Suz & I moved to Missouri in late summer, 2001.  I was commuting back & forth to finish my USCC job in Chicago, living in the hotel just across Bryn Mawr off the Kennedy.  That morning I didn't turn on the news.  I even thought, "Just get to the office; you're gonna be late."  By the time I walked into the building & got in line at the lobby breakfast kiosk, the first plane had already hit.  The girl behind the counter had the radio on.  Something going on in NY, she said.

That singular moment impacted my life in ways I'd never realize.  What if I'd checked the news?  I probably wouldn't have left my room.  Every morning we lived overseas, the first thing I'd do is check the news... "Just to see if America's still there," we'd say to each other.  Suddenly, you never knew what morning you'd wake up and everything would change.  Forever.

When we were in Prague the first time, my grandmother died.  We'd said goodbye.  She knew she was going soon.  It was agreed that we wouldn't come home (a mistake, I belatedly realize).  It was early in the morning... or very late... a jarring awakening.  Then, Sasha's cancer.  My dad's bouts with cancer.  Jan's sudden death.  All calls seemingly in the middle of the night. I'm realizing it now, but for the last ten years, I've been waiting for the other shoe to fall.  Dreading that lobby experience... something in NY.  In Boston.  In LA.  In my life.  It got to the point that I always answered the phone with a subdued tone.  I never knew what disaster would await me on the other end. 

You could see the end of O'Hare's runway system from my 7th floor office.  On approach, it seemed the heavy haulers were at eye level.  There was just a constant roar.  As the FAA shut down the skies, the atmosphere became eerily quiet.  There was a TV on the 8th floor and we alternated between projects & soaking in the awful reality, replayed over & over.

That night I went out with some friends (to a TGI Fridays or something) and just watched TV together.  Nobody wanted to be alone.  Later, I looked out at the city from my hotel, watching the Hancock & Sears Towers glittering in the distance, wondering if they would be there when I awoke.

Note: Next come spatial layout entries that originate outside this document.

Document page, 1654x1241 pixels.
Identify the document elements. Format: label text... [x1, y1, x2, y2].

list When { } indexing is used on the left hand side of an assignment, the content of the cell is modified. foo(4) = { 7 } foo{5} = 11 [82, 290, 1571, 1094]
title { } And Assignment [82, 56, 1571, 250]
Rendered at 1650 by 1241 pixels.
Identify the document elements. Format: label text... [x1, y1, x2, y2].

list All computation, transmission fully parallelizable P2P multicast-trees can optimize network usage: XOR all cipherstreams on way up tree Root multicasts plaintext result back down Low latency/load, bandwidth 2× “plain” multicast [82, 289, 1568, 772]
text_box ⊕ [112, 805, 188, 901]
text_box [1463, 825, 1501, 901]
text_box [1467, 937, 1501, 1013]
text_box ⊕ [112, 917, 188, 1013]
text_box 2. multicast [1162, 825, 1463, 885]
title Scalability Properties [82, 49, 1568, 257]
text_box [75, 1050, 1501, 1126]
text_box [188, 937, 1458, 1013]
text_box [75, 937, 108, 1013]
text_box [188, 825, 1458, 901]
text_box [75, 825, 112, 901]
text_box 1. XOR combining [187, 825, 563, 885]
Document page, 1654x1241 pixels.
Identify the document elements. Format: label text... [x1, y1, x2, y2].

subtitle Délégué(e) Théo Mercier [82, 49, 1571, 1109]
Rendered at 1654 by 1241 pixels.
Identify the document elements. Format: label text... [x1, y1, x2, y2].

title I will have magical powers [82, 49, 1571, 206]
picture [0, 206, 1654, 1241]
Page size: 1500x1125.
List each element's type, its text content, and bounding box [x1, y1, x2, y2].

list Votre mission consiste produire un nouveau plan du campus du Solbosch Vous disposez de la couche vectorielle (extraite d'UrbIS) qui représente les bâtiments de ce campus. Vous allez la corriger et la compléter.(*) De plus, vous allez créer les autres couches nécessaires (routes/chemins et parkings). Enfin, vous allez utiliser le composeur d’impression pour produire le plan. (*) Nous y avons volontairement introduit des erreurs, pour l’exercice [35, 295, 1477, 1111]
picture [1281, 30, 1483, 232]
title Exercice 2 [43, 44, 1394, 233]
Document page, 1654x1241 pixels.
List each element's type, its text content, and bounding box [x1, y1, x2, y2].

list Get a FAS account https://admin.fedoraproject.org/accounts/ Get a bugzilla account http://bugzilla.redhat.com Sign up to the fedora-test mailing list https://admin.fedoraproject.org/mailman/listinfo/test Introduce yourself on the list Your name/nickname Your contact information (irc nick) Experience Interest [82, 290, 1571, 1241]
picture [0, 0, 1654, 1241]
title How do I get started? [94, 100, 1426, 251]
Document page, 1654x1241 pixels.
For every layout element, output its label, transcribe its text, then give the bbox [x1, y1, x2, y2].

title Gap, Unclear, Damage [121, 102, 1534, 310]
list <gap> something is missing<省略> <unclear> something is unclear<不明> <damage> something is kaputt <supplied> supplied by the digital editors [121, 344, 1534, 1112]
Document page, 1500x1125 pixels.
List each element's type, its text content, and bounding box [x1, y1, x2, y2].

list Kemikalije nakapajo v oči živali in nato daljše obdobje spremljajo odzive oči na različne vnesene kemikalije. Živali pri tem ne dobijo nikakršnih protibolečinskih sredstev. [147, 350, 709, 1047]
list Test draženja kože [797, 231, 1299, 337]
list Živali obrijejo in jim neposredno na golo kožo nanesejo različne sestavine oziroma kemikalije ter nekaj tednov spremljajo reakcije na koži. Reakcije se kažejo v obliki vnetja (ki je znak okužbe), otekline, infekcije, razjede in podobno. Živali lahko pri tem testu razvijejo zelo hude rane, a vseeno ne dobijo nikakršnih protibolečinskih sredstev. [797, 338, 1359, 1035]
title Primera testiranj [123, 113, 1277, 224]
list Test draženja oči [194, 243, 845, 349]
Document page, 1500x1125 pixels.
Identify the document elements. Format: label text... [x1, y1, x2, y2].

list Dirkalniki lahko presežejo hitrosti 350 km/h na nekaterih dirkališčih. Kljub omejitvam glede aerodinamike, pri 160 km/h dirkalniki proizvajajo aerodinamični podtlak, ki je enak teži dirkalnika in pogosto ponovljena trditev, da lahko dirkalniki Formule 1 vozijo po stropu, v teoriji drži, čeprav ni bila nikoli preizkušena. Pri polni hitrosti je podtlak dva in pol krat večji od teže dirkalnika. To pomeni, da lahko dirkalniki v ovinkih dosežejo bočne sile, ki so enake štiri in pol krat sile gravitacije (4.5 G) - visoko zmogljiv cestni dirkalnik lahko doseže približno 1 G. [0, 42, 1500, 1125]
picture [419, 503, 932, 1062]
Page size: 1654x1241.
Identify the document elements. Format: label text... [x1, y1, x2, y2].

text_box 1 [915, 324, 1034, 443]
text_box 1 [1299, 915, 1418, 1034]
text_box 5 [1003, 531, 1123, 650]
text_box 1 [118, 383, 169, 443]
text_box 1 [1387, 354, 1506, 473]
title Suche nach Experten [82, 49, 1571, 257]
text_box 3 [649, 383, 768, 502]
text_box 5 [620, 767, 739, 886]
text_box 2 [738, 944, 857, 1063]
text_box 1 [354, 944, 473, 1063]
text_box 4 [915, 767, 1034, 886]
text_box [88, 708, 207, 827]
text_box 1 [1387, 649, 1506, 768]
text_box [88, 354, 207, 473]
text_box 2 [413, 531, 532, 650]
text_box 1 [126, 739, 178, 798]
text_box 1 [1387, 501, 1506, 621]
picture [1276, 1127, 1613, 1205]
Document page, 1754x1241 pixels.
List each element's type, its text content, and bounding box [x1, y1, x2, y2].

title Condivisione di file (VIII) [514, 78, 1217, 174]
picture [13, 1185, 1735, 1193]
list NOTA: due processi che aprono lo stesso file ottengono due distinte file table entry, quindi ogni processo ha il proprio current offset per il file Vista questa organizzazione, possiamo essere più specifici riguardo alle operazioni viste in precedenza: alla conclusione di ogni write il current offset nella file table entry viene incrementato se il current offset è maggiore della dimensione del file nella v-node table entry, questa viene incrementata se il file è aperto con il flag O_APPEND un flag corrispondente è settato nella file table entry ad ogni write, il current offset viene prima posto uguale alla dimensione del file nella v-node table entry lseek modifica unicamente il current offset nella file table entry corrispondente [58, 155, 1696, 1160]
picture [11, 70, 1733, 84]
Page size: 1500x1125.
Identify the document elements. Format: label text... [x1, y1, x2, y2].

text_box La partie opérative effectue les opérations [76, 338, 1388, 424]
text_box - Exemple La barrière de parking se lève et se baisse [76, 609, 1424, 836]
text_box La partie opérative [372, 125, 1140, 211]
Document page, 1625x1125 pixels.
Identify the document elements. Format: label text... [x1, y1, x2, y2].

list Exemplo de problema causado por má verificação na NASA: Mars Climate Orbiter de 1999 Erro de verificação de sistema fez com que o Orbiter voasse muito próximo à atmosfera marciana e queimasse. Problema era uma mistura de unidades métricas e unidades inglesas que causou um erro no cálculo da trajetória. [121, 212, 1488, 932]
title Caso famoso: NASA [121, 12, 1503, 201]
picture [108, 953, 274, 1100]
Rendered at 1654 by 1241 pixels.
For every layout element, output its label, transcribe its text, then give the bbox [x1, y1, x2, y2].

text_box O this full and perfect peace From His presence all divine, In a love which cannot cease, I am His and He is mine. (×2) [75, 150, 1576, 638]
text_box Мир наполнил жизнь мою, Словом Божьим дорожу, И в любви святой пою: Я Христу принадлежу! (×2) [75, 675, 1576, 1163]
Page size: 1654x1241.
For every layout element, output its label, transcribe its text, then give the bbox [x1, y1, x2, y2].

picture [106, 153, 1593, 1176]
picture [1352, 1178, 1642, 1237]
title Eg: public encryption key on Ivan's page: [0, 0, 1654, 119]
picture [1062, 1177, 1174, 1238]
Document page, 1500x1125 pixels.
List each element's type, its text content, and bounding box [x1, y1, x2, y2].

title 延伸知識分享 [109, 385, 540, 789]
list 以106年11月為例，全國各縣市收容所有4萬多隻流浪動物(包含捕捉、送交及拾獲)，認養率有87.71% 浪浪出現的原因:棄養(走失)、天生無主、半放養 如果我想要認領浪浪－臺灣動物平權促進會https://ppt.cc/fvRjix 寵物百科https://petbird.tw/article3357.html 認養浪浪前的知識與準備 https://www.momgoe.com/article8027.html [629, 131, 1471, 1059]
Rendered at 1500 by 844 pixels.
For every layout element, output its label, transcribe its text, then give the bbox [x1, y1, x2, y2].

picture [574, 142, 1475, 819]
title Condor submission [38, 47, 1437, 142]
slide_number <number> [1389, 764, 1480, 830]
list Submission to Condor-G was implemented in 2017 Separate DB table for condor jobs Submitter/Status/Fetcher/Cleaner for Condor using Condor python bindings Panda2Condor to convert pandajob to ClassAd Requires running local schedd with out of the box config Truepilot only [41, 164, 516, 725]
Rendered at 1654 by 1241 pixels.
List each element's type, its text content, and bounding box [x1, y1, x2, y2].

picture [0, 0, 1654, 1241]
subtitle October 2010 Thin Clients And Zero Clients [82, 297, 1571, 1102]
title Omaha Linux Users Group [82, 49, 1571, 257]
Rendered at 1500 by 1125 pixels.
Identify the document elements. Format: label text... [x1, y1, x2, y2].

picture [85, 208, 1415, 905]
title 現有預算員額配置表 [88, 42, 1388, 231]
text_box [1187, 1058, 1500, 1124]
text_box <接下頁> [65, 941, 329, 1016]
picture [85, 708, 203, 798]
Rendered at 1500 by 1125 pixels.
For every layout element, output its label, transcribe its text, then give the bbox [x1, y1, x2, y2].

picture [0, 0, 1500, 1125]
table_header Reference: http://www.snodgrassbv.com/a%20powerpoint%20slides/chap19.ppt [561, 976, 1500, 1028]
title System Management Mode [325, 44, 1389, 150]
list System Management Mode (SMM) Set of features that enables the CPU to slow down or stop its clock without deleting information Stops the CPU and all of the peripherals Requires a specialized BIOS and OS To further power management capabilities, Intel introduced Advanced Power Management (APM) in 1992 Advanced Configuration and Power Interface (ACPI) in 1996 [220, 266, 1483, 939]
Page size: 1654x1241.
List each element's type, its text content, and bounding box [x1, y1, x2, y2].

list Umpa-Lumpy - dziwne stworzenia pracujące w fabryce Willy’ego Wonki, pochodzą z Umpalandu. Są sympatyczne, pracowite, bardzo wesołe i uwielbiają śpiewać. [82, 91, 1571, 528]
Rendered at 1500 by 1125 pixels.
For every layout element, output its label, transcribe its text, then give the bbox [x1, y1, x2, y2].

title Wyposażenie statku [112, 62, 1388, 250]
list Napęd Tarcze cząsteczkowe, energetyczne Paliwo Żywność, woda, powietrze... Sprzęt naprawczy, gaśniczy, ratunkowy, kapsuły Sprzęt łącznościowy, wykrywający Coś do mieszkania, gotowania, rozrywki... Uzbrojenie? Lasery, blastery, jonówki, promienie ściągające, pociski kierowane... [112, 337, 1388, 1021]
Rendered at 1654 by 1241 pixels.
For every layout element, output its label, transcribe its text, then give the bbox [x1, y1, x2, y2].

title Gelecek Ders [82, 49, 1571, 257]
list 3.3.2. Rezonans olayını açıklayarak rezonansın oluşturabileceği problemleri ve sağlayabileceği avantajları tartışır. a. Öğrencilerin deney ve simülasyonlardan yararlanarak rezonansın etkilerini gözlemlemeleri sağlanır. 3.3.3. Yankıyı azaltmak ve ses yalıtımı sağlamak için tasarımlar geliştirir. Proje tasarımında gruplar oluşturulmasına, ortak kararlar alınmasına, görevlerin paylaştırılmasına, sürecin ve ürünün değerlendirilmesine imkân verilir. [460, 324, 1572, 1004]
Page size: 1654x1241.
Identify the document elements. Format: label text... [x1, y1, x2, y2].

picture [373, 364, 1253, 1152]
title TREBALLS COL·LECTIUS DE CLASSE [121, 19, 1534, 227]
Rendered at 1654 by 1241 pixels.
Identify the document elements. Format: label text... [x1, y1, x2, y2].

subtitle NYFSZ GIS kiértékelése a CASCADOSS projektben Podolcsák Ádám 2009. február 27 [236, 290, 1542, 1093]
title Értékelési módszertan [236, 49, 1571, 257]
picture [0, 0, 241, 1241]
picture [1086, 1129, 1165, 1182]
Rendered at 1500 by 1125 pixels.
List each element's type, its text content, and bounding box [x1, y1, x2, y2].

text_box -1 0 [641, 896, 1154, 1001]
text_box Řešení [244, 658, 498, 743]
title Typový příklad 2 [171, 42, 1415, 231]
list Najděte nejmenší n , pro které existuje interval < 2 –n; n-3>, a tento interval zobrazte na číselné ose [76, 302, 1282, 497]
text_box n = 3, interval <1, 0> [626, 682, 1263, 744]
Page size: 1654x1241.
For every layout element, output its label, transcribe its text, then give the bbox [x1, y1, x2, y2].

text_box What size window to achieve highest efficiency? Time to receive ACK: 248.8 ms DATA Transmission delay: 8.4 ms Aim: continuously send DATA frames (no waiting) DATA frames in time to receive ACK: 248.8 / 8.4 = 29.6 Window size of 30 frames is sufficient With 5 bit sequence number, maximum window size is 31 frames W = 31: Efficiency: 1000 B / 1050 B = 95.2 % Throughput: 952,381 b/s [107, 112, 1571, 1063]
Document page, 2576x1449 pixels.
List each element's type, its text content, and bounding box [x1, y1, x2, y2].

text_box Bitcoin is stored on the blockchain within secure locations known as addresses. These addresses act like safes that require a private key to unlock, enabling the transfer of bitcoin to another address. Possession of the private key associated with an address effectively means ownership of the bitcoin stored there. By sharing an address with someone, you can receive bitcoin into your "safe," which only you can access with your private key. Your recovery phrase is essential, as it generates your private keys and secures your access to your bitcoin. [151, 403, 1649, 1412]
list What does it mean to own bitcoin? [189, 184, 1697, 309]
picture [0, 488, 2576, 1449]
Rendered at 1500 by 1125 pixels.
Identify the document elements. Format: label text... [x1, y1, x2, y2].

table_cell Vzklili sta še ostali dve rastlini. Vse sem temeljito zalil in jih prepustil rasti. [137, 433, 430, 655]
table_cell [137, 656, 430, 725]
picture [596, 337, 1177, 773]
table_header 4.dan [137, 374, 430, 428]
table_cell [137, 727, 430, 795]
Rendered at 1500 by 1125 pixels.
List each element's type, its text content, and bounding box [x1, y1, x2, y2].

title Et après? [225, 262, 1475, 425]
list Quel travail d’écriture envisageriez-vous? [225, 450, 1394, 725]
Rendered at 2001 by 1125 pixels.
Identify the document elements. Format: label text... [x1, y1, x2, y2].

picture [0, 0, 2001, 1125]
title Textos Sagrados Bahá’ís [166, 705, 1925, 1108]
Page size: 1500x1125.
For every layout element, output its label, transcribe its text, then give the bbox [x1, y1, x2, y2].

Of course, there was no going home then.  The whole country was in lock-down.  I think I finally rented a car & drove home several days later, grateful to be with my family when so many others weren't.

On a desperately cold November weekend in 2002, my family visited NYC.  We made the pilgrimage to Ground Zero.  I grabbed a few shots of 10 House... the FDNY firehouse across the street from the Twin Towers.  They lost 5 guys and a truck in the collapse.  Along with their normal job, the firefighters play host to innumerable tourists, telling the story of Tuesday over and again.  Here's a quote from their site:

As the towers collapsed, tons of building debris fell onto the firehouse and forced its way into it, blowing out windows and doors and causing extensive damage to the facade, interior structures, utilities, lighting and the roof. Inside the firehouse, the apparatus floor was flooded with over three feet of debris and in some areas in and around the firehouse the debris from the collapse was nearly six feet deep. The building’s ventilation system, air conditioning units and Nederman exhaust system were completely destroyed.

Back in early Texas history, the battle cry was, "Remember the Alamo."  Today, we "Never Forget."